Sea un “impuesto solidario” a los que más ganan, una liberación repentina de parte de los fondos de las AFP o un embate a la seguridad jurídica suspendiendo de manera unilateral el cobro de peajes en todo el país, las medidas de esta naturaleza apuntan todas en un sentido similar. Por un lado, el problema se reduce a una situación de “ellos contra nosotros”, una dicotomía que busca, como ocurrió con la discusión referida a los fondos de pensiones, anular los reparos –técnicos o políticos– que puedan haber contra una medida calificándolos de interesados o al servicio de los grupos de poder. Y por otro lado, cada una de las propuestas trata de posicionar al que las plantea como el abnegado paladín de una causa que solo él sabe y quiere defender.
Algunas frases repartidas por miembros de este Parlamento han ido en el sentido descrito. Fernando Meléndez, portavoz de la bancada de Alianza para el Progreso, ha dicho, por ejemplo, que “el Congreso no está siendo populista, está corrigiendo lo que en años no se atrevieron a hacer ni el Gobierno, ni los parlamentos anteriores”, sentenciando que “devolver derechos no es populismo, eso se llama hacer justicia”. De manera similar, el titular de la Mesa Directiva del aludido poder del Estado defendió la norma que liberó el 25% de las pensiones asegurando que fue una iniciativa que recogió “el clamor popular”.
Desde este Diario, durante estos meses, hemos expuesto hasta la saciedad los perjuicios económicos que las recientes muestras de populismo pueden generar. Como se sabe, quienes operan de esta manera distinguen en el efecto inmediato de sus medidas su objetivo final, sin pensar en las consecuencias negativas que el tiempo pueda ir revelando. Pero este modo de hacer política, en especial si se continúa difundiendo, también puede traducirse en daños institucionales más serios.
En el nombre del pueblo, en fin, pueden justificarse múltiples atropellos, especialmente cuando el que diagnostica los problemas e identifica a los causantes tiene la tribuna y el poder para cumplir sus proclamas. Donald Trump, por ejemplo, ha consolidado a lo largo de los años un discurso contra los medios de prensa que son críticos de su gestión o que exponen sus mentiras, tildándolos de ‘fake news’ o de ser engañosos. Recientemente pasó del dicho al hecho firmando una ley que reaccionaba a un altercado que tuvo con la red social Twitter y que removía ciertas protecciones legales a este tipo de plataformas. Un ataque artero contra la libertad de expresión disfrazado en un intento por protegerla.

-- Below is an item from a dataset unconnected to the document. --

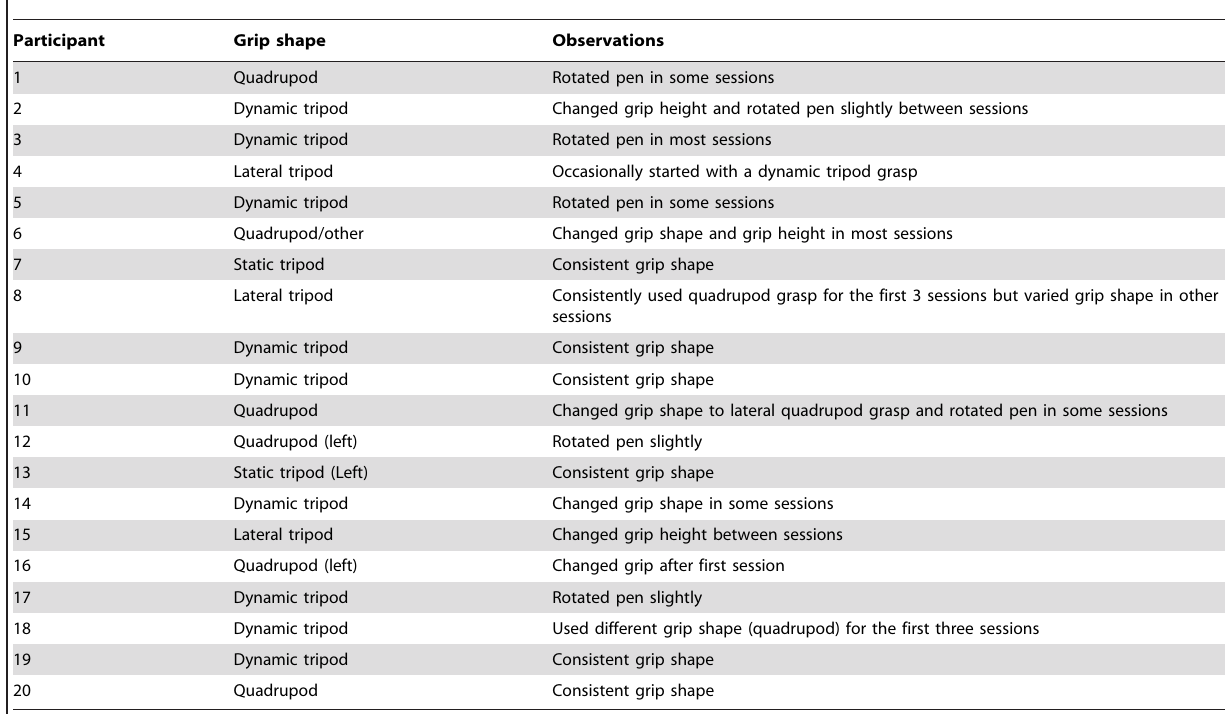
Table 2. Grip shape of each participant and associated observations.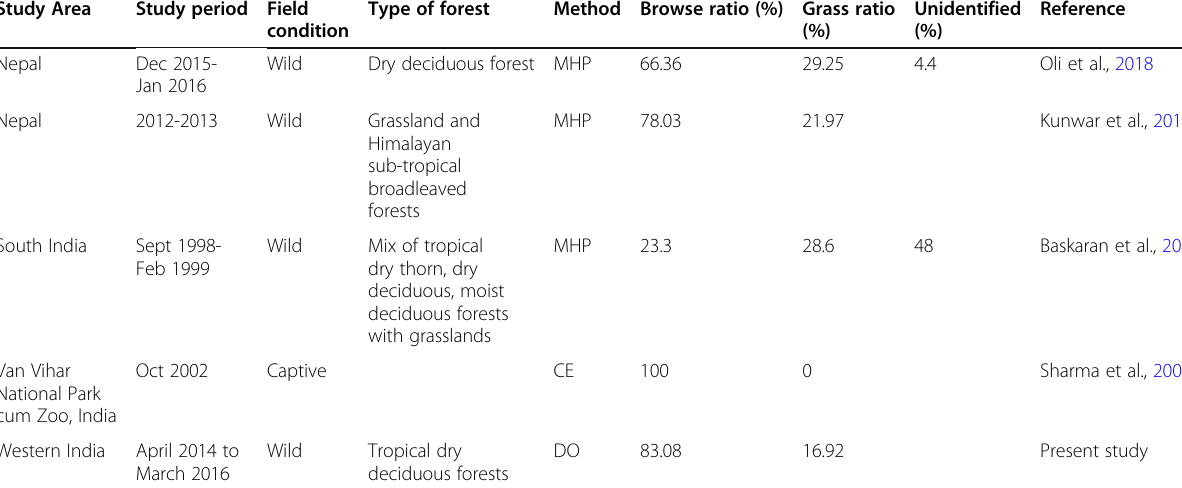
Table 4 A comparison of browse-grass ratio in diet of four-horned antelope ( Tetracerus quadricornis ) in different conditions and forest types Study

Y ejemplos de lo anterior vienen de ambos lados del espectro político con distintos grados de radicalismo. El régimen de Nicolás Maduro ha perpetrado innumerables abusos en nombre de una “revolución” que él asegura se libra a favor de su gente y contra el imperialismo o el neoliberalismo y Venezuela hoy es una dictadura sin atenuantes.
No queremos decir, claro, que la aspiración de nuestras autoridades sea alcanzar límites como los descritos, pero sí es importante que no se pierda de vista que “el clamor popular” no basta como herramienta para gobernar o legislar y abre una puerta potencialmente peligrosa. Las necesidades de la ciudadanía tienen que matizarse con la cautela técnica y ser canalizadas respetando el Estado de derecho y las libertades individuales. Hay que pensar en el futuro, no en la próxima encuesta o elección.